Je me tais souvent maintenant. Plus de pulsion, d'excès de cris de passion, plus de lutte acharnée entre mes doigts et l'oreiller.
Je me tais souvent maintenant. Si je parlais, je crois, le film recommencerait. C'est physique, c'est vocal, ce mal-être en bocal. Mais j'ai mis sur pause et je me tais.
Je fume beaucoup et la respiration me manque. J'ai l'impression qu'il n'y a qu'ainsi que ce soit supportable. Lorsque je suis prête à suffoquer tout semble tellement plus facile à supporter. Je ne mange plus depuis des jours et je vacille. Mais encore lorsque la vue se trouble il est tellement plus facile de ne rien savoir, lorsque l'on ne peut rien voir. Lorsque les ressources s'épuisent, plus je me sens devenir petite plus j'espère que les souvenirs seront moins grands. Ils n'auront plus de place, plus de place en moi.
J'ai déjà été là, au sommet de mon chaos, c'était il y a longtemps. J'avais soigneusement choisi mes médicaments, et aucun de ces chers si chers amis n'en avaient fait partie.
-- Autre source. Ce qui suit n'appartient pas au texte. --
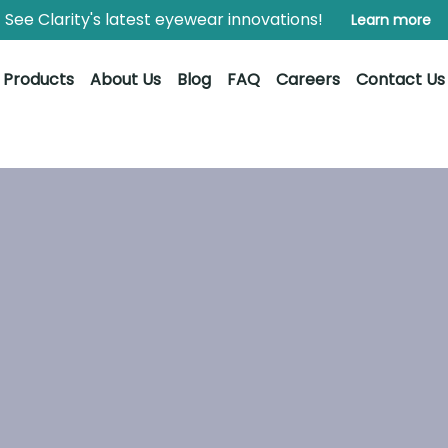
See Clarity's latest eyewear innovations!
Learn more
Products
About Us
Blog
FAQ
Careers
Contact Us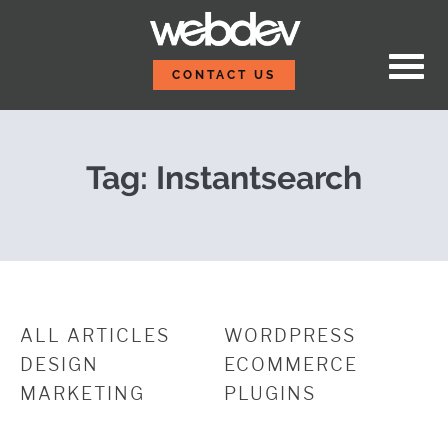
Skip to content
Integrating WP Search 
WebDevStudios
CONTACT US
Tag:
Instantsearch
ALL ARTICLES
WORDPRESS
DESIGN
ECOMMERCE
MARKETING
PLUGINS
Nous en parlions il y a un peu plus d'un an. Il disait et durant tout ce temps tu ne m'avais rien dit, il disait pourquoi n'étais-tu pas venue jusqu'à moi, dis-moi, lorsque tu avais besoin de moi. Il s'était tû tout le long du chemin qui ramenait jusque chez moi, les yeux brillants parce qu'au milieu des nuits où je m'étais rongé le corps et l'esprit, lui, mon meilleur ami, n'avait pas été là. Je lui disais c'est rien, je lui disais c'est fini maintenant je vais bien. Et j'avais haussé les sourcils, esquissé un sourire. Il avait essayé de m'embrasser. Il essayait toujours de m'embrasser. Et je tournais la tête en soupirant. Je faisais toujours ça.
Je lui disais je vais bien et il essayait de m'embrasser. Et je tournait la tête en soupirant.
Je lui dis je me noie, même si c'est pas grave, même si ça passera, peut-être, et je sais qu'il ne saurait m'embrasser. Et il tourne la tête en soupirant. Il fait toujours ça, maintenant.
Il ne m'en voudra plus de ne lui avoir rien dit. Quand j'étais si mal, quand j'étais si lasse d'exister. Il ne s'en voudra plus de l'ignorer, peut-être à peine d'en être la cause cette fois-ci.